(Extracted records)
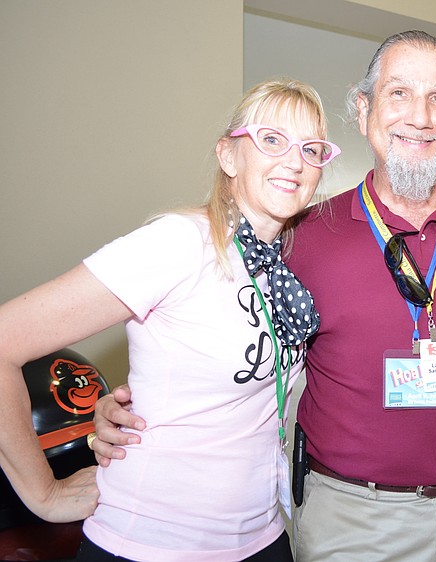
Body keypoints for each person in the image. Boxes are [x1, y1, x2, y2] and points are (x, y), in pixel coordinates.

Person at [91, 30, 436, 562]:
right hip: (349, 521)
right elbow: (223, 342)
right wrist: (131, 402)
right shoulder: (300, 235)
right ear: (363, 108)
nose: (420, 116)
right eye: (399, 93)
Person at [0, 78, 340, 561]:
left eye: (312, 149)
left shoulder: (287, 268)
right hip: (152, 543)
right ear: (229, 155)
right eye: (271, 139)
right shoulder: (179, 243)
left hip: (261, 538)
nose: (294, 161)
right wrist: (44, 495)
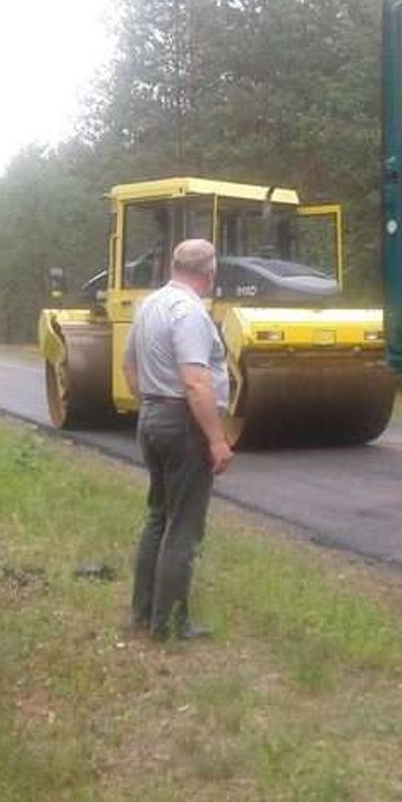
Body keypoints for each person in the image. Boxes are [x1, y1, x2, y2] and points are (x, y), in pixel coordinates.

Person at [122, 238, 234, 640]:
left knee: (158, 516)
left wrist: (151, 406)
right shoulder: (188, 312)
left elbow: (128, 367)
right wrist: (217, 440)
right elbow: (195, 381)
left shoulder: (149, 305)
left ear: (173, 265)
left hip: (152, 414)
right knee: (184, 525)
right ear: (210, 272)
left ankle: (143, 613)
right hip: (181, 422)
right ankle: (168, 624)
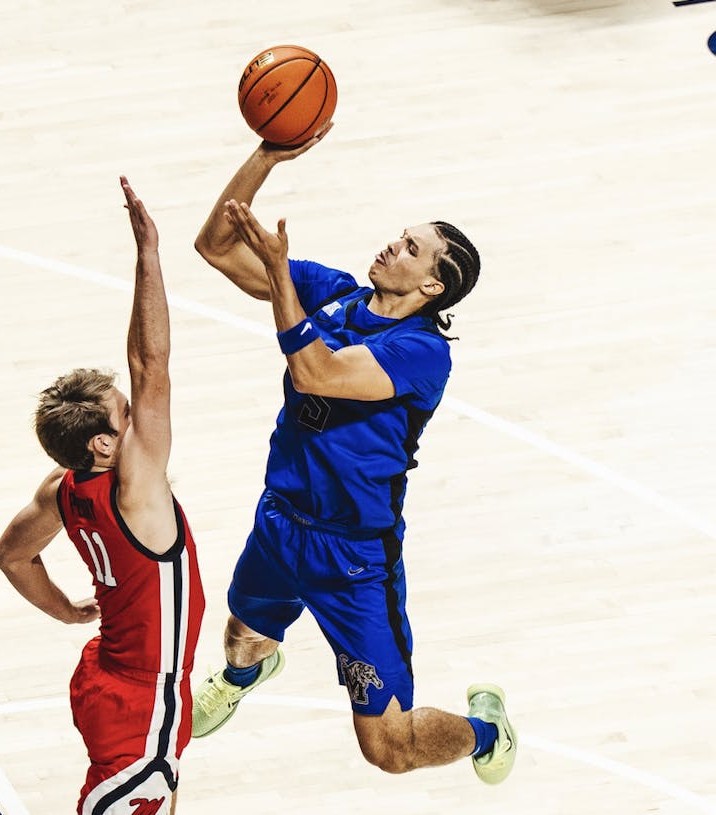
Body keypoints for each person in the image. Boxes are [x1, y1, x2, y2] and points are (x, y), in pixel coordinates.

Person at [189, 127, 517, 785]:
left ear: (431, 286)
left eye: (410, 248)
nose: (392, 245)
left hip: (354, 556)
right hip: (280, 521)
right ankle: (245, 673)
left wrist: (281, 274)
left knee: (389, 748)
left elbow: (318, 372)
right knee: (243, 634)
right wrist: (267, 156)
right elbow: (214, 246)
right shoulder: (334, 292)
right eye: (400, 235)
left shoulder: (424, 353)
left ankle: (487, 731)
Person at [0, 177, 205, 815]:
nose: (139, 418)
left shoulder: (62, 489)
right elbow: (151, 364)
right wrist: (149, 255)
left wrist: (63, 612)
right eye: (125, 417)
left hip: (102, 673)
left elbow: (11, 556)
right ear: (104, 448)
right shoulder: (136, 487)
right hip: (145, 696)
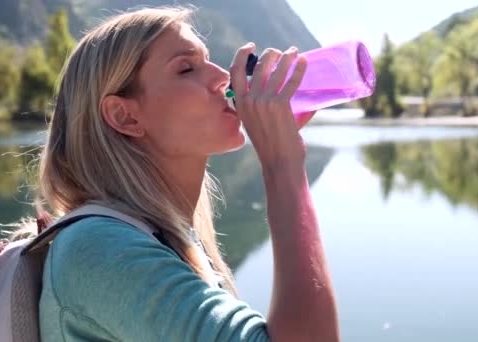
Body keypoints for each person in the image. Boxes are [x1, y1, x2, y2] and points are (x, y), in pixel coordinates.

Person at [26, 6, 339, 342]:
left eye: (208, 60)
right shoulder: (99, 250)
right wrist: (283, 166)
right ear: (125, 116)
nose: (223, 76)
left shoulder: (165, 238)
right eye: (186, 68)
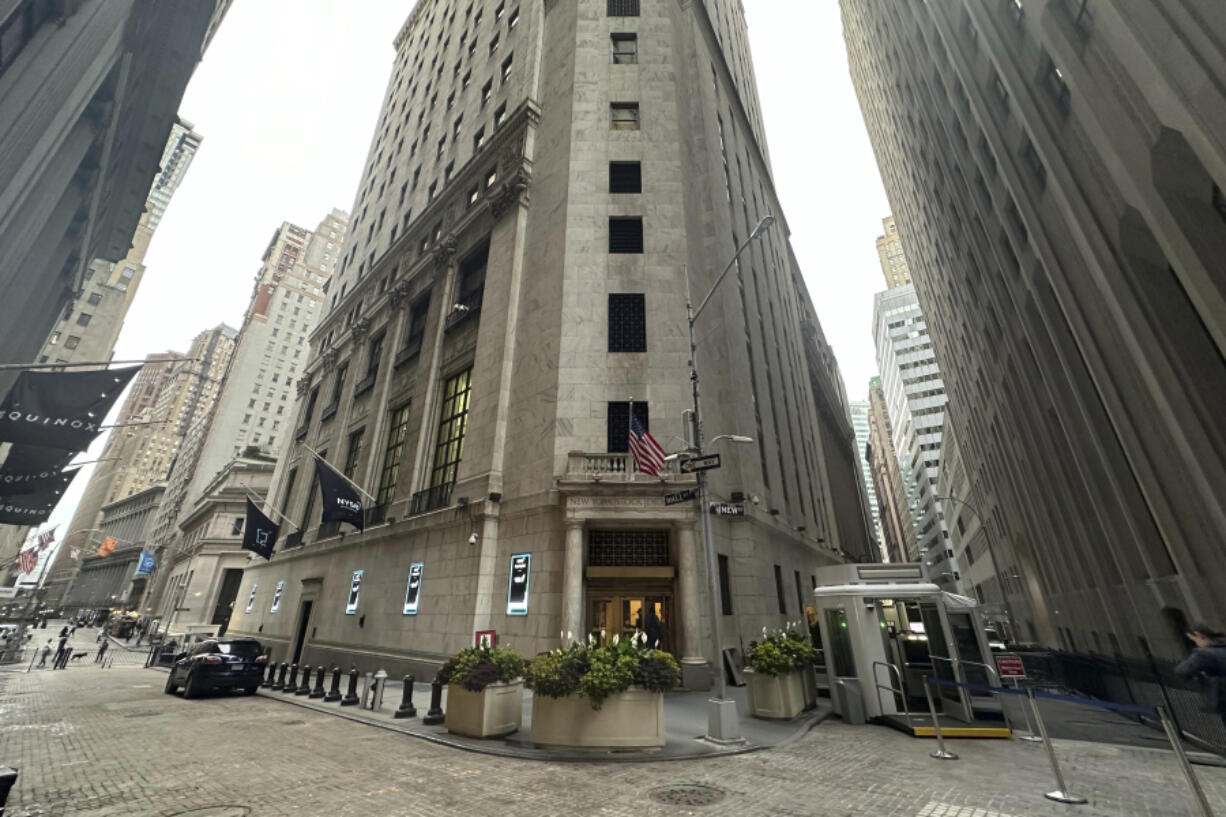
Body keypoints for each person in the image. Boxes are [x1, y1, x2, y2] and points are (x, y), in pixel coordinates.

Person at [1175, 623, 1226, 728]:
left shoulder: (1204, 654)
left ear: (1199, 635)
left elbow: (1183, 671)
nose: (1196, 644)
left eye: (1194, 640)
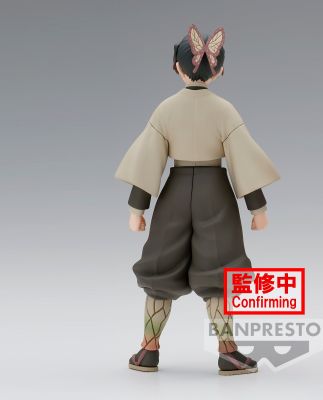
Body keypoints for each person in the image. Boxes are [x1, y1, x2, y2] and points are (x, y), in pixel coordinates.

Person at [115, 24, 280, 375]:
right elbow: (243, 159)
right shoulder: (225, 111)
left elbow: (148, 159)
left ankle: (148, 349)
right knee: (220, 269)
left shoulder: (165, 110)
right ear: (219, 71)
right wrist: (258, 208)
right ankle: (227, 352)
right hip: (215, 195)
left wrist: (137, 208)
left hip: (174, 194)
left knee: (160, 268)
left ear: (176, 67)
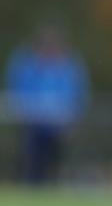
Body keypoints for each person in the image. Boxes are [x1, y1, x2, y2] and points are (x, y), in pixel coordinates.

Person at [5, 25, 89, 184]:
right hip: (33, 123)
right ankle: (32, 184)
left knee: (56, 161)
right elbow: (19, 91)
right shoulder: (27, 64)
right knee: (33, 160)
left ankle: (54, 184)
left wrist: (72, 116)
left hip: (58, 125)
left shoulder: (69, 66)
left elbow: (78, 94)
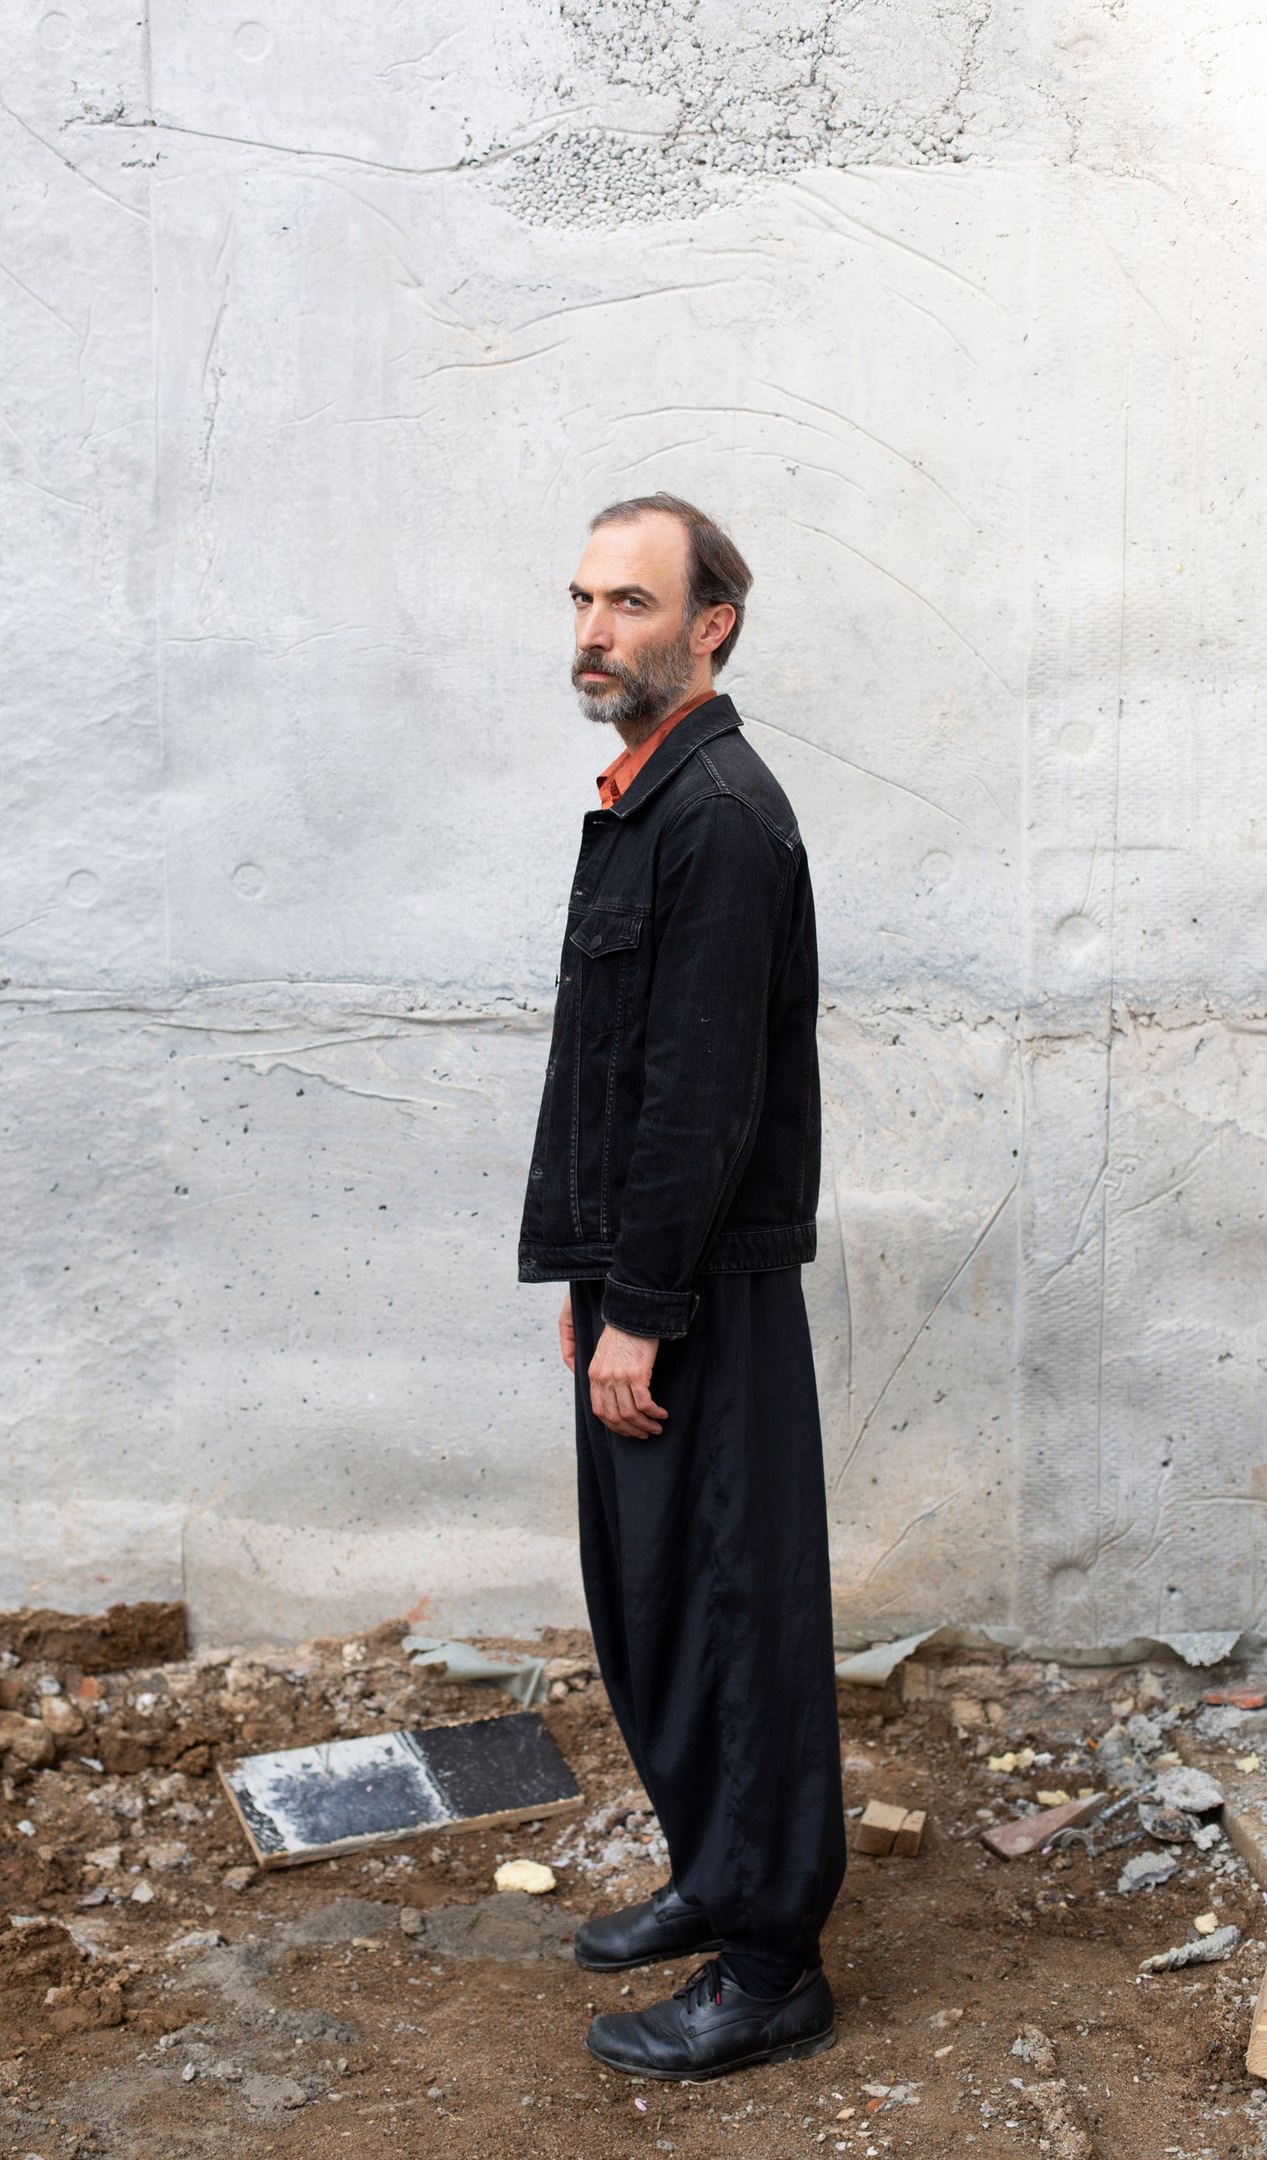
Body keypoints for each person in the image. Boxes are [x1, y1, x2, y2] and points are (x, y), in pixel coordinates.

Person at [517, 492, 846, 2081]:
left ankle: (773, 1962)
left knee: (729, 1615)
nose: (595, 631)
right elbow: (618, 1075)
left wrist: (643, 1306)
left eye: (631, 604)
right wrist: (594, 1281)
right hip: (642, 1279)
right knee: (656, 1609)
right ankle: (717, 1875)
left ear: (710, 625)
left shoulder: (716, 813)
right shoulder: (647, 800)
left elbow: (700, 1096)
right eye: (583, 600)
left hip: (699, 1294)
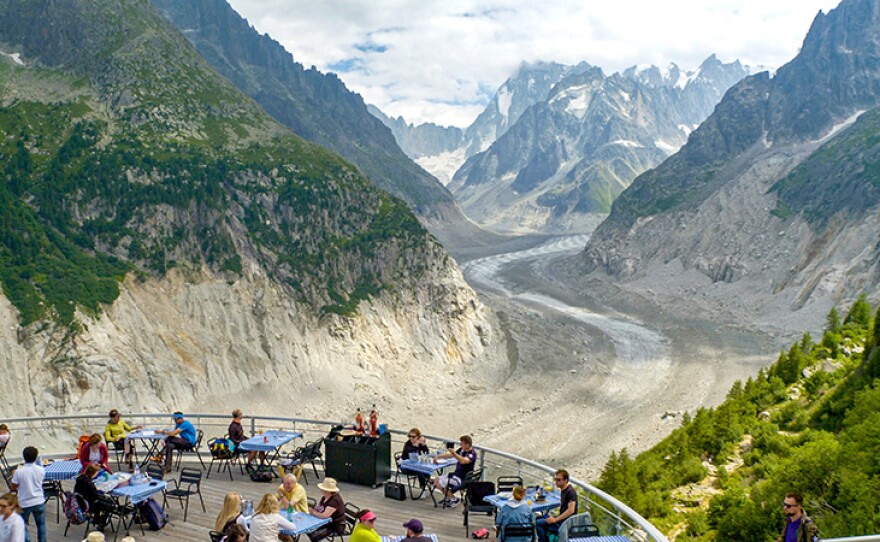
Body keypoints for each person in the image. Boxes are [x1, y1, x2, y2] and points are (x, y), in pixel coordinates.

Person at [10, 446, 45, 542]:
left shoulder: (19, 472)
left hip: (24, 502)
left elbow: (13, 487)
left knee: (22, 525)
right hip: (39, 500)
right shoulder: (41, 469)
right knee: (41, 525)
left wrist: (13, 475)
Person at [431, 435, 477, 507]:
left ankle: (453, 499)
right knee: (436, 480)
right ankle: (449, 497)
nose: (460, 445)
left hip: (462, 478)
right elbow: (450, 455)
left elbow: (463, 461)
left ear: (467, 444)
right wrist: (438, 456)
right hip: (455, 474)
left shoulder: (471, 454)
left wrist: (454, 453)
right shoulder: (462, 450)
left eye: (462, 444)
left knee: (439, 483)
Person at [536, 469, 578, 542]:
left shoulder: (570, 492)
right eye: (555, 479)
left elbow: (571, 510)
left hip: (565, 522)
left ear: (565, 480)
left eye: (559, 480)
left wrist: (555, 519)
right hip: (561, 519)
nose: (556, 482)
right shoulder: (563, 489)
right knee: (539, 518)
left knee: (537, 524)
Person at [74, 465, 116, 529]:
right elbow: (94, 495)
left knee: (103, 501)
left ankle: (97, 519)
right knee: (109, 505)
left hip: (80, 502)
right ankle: (100, 522)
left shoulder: (80, 479)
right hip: (88, 504)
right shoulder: (89, 482)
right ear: (93, 473)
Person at [308, 478, 346, 542]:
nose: (321, 490)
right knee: (308, 529)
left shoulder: (334, 501)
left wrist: (313, 512)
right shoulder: (325, 497)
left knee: (314, 535)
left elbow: (325, 516)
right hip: (326, 522)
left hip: (335, 526)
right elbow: (320, 508)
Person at [400, 428, 430, 495]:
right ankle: (424, 487)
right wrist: (416, 446)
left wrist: (423, 445)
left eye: (413, 437)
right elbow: (412, 455)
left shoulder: (419, 443)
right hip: (405, 466)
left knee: (425, 469)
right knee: (420, 470)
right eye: (409, 436)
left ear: (418, 437)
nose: (411, 438)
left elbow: (427, 453)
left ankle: (427, 482)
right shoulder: (408, 444)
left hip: (415, 465)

• DIRECTIONS:
Reprint every record exactly and skip the pictures.

• SOLUTION FOR THIS EXERCISE:
Body keypoints for each person in the image. Boxes are [x1, y1, x2, y2] and points are (x, y), in pixel coordinates.

Person at [91, 30, 436, 562]:
right hip: (349, 521)
right elbow: (223, 342)
right wrist: (131, 402)
right shoulder: (300, 235)
right ear: (363, 108)
nose: (420, 116)
right eye: (399, 93)
Person at [0, 78, 340, 561]:
left eye: (312, 149)
left shoulder: (287, 268)
right hip: (152, 543)
right ear: (229, 155)
right eye: (271, 139)
right shoulder: (179, 243)
left hip: (261, 538)
nose: (294, 161)
right wrist: (44, 495)
Body keypoints for each person in the image. Boxes are [x1, y1, x2, y2] and points are (x, y), in pixel coordinates.

Person at [122, 238, 234, 640]:
left knee: (158, 516)
left wrist: (151, 406)
right shoulder: (188, 312)
left elbow: (128, 367)
right wrist: (217, 440)
right elbow: (195, 381)
left shoulder: (149, 305)
left ear: (173, 265)
left hip: (152, 414)
right knee: (184, 525)
right ear: (210, 272)
left ankle: (143, 613)
right hip: (181, 422)
right ankle: (168, 624)
Body keypoints for each person in the image. Boxes are [x1, y1, x2, y2] and points are (x, y), in pixel coordinates.

Person at [189, 127, 517, 785]:
left ear: (431, 286)
left eye: (410, 248)
nose: (392, 245)
left hip: (354, 556)
right hip: (280, 521)
right ankle: (245, 673)
left wrist: (281, 274)
left knee: (389, 748)
left elbow: (318, 372)
right knee: (243, 634)
right wrist: (267, 156)
right elbow: (214, 246)
right shoulder: (334, 292)
right eye: (400, 235)
left shoulder: (424, 353)
left ankle: (487, 731)
Person at [0, 177, 205, 815]:
nose: (139, 418)
left shoulder: (62, 489)
right elbow: (151, 364)
right wrist: (149, 255)
left wrist: (63, 612)
right eye: (125, 417)
left hip: (102, 673)
left elbow: (11, 556)
right ear: (104, 448)
right shoulder: (136, 487)
right hip: (145, 696)
Body keypoints for each person in the image. Boxes are [x1, y1, x2, y2] and points are (x, y), in pixel coordinates.

Person at [26, 6, 339, 342]:
left eye: (208, 60)
right shoulder: (99, 250)
right wrist: (283, 166)
right ear: (125, 116)
nose: (223, 76)
left shoulder: (165, 238)
right eye: (186, 68)
Body keypoints for each person in the image. Boxes are [x1, y1, x2, y2] and points are (x, y), in pixel coordinates.

Person at [1175, 623, 1226, 728]:
left shoulder: (1204, 654)
left ear: (1199, 635)
left elbow: (1183, 671)
nose: (1196, 644)
left eye: (1194, 640)
Body keypoints for each person in the image. Boxes are [x1, y1, x2, y2] and points are (x, y), in pixel coordinates.

Person at [115, 24, 280, 375]:
right elbow: (243, 159)
right shoulder: (225, 111)
left elbow: (148, 159)
left ankle: (148, 349)
right knee: (220, 269)
left shoulder: (165, 110)
right ear: (219, 71)
right wrist: (258, 208)
right ankle: (227, 352)
right hip: (215, 195)
left wrist: (137, 208)
left hip: (174, 194)
left knee: (160, 268)
left ear: (176, 67)
Body keypoints for each person in the image. Boxes are [x1, y1, x2, y2] and points are (x, y), in pixel coordinates.

Person at [5, 25, 89, 184]:
right hip: (33, 123)
right ankle: (32, 184)
left knee: (56, 161)
right elbow: (19, 91)
right shoulder: (27, 64)
right knee: (33, 160)
left ankle: (54, 184)
left wrist: (72, 116)
left hip: (58, 125)
left shoulder: (69, 66)
left elbow: (78, 94)
Body keypoints for each person in the image. Boxes are [x1, y1, x2, y2] and points are (x, y), in pixel coordinates.

Person at [517, 492, 846, 2081]:
left ankle: (773, 1962)
left knee: (729, 1615)
nose: (595, 631)
right elbow: (618, 1075)
left wrist: (643, 1306)
left eye: (631, 604)
right wrist: (594, 1281)
right hip: (642, 1279)
right knee: (656, 1609)
right ankle: (717, 1875)
left ear: (710, 625)
left shoulder: (716, 813)
right shoulder: (647, 800)
left elbow: (700, 1096)
right eye: (583, 600)
left hip: (699, 1294)
Body keypoints for each person in the image. Boxes are [x1, y1, x2, y2] and points are (x, y), in pixel coordinates.

Person at [10, 446, 45, 542]:
left shoulder: (19, 472)
left hip: (24, 502)
left elbow: (13, 487)
left knee: (22, 525)
right hip: (39, 500)
right shoulder: (41, 469)
right knee: (41, 525)
left wrist: (13, 475)
Person at [431, 435, 477, 507]:
left ankle: (453, 499)
right knee: (436, 480)
right ankle: (449, 497)
nose: (460, 445)
left hip: (462, 478)
right elbow: (450, 455)
left elbow: (463, 461)
left ear: (467, 444)
right wrist: (438, 456)
right hip: (455, 474)
left shoulder: (471, 454)
left wrist: (454, 453)
right shoulder: (462, 450)
left eye: (462, 444)
left knee: (439, 483)
Person at [536, 469, 578, 542]:
left shoulder: (570, 492)
right eye: (555, 479)
left elbow: (571, 510)
left hip: (565, 522)
left ear: (565, 480)
left eye: (559, 480)
left wrist: (555, 519)
right hip: (561, 519)
nose: (556, 482)
right shoulder: (563, 489)
right knee: (539, 518)
left knee: (537, 524)
Person at [74, 465, 116, 529]:
right elbow: (94, 495)
left knee: (103, 501)
left ankle: (97, 519)
right knee: (109, 505)
left hip: (80, 502)
right ankle: (100, 522)
left shoulder: (80, 479)
right hip: (88, 504)
right shoulder: (89, 482)
right ear: (93, 473)
Person at [308, 478, 346, 542]:
nose: (321, 490)
right knee: (308, 529)
left shoulder: (334, 501)
left wrist: (313, 512)
right shoulder: (325, 497)
left knee: (314, 535)
left elbow: (325, 516)
right hip: (326, 522)
left hip: (335, 526)
right elbow: (320, 508)
Person at [400, 428, 430, 495]:
right ankle: (424, 487)
right wrist: (416, 446)
left wrist: (423, 445)
left eye: (413, 437)
right elbow: (412, 455)
left shoulder: (419, 443)
right hip: (405, 466)
left knee: (425, 469)
right knee: (420, 470)
right eye: (409, 436)
left ear: (418, 437)
nose: (411, 438)
left elbow: (427, 453)
left ankle: (427, 482)
right shoulder: (408, 444)
left hip: (415, 465)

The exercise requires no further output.